What is the latest dividend for NTPC stock?
NTPC currently pays a dividend. The latest interim dividend was ₹2.50 per share, paid in January 2025. Over recent years, NTPC has maintained a solid dividend policy, and the current yield remains attractive compared to sector peers. The company’s regular dividends reflect strong cash flows and commitment to rewarding shareholders.
What is the forecast for NTPC stock in 2025, 2026, and 2027?
Based on the current price of ₹334.60, the projected values are ₹434.98 at the end of 2025, ₹501.90 at the end of 2026, and ₹669.20 at the end of 2027. NTPC’s solid financials, alongside India’s growing power demand and its ambitious renewable energy strategy, support a positive outlook.

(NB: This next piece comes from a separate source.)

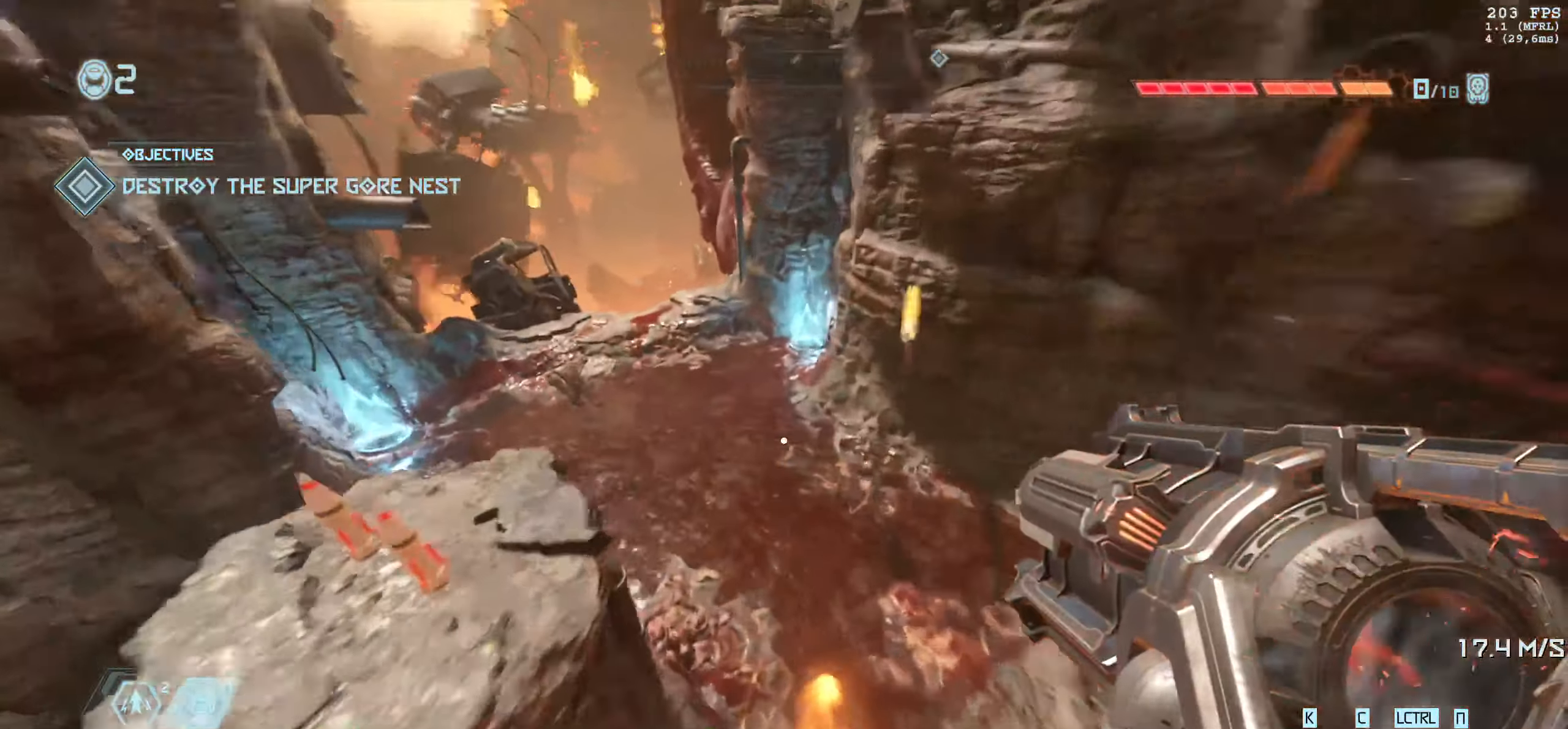
{"keys": ["1", "w"], "mouse": [], "events": [[384, "mouse_left", "down"], [484, "1", "down"], [500, "mouse_left", "up"]]}
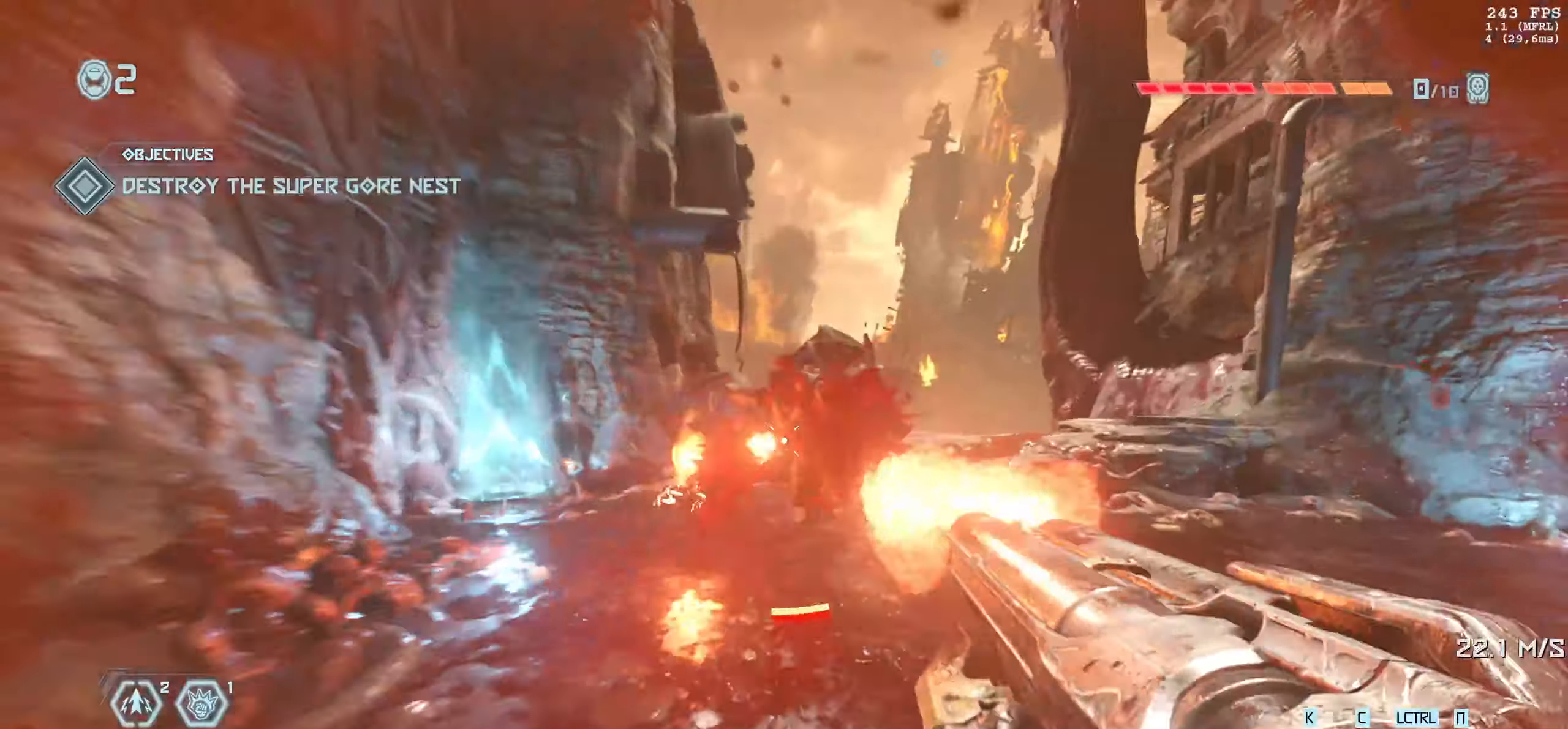
{"keys": ["w"], "mouse": [], "events": [[34, "1", "up"], [167, "shift", "down"], [317, "2", "down"], [417, "shift", "up"], [450, "2", "up"]]}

Should I sell my NTPC shares?
Holding NTPC shares can be a wise decision given the company’s strong fundamentals and attractive valuation. NTPC stands out due to its strategic expansion in renewables and stable earnings from regulated operations. The stock’s defensive profile adds value, especially for investors seeking long-term growth and steady income in India’s infrastructure sector.
Are NTPC shares taxed in India, and are they eligible for local tax-saving schemes?
NTPC shares are eligible for most Indian tax-saving investment schemes applicable to listed equities. Dividends are taxed as per your income slab, and capital gains are subject to either short-term or long-term capital gains tax based on the holding period. Always check annual thresholds and applicable exemptions before investing.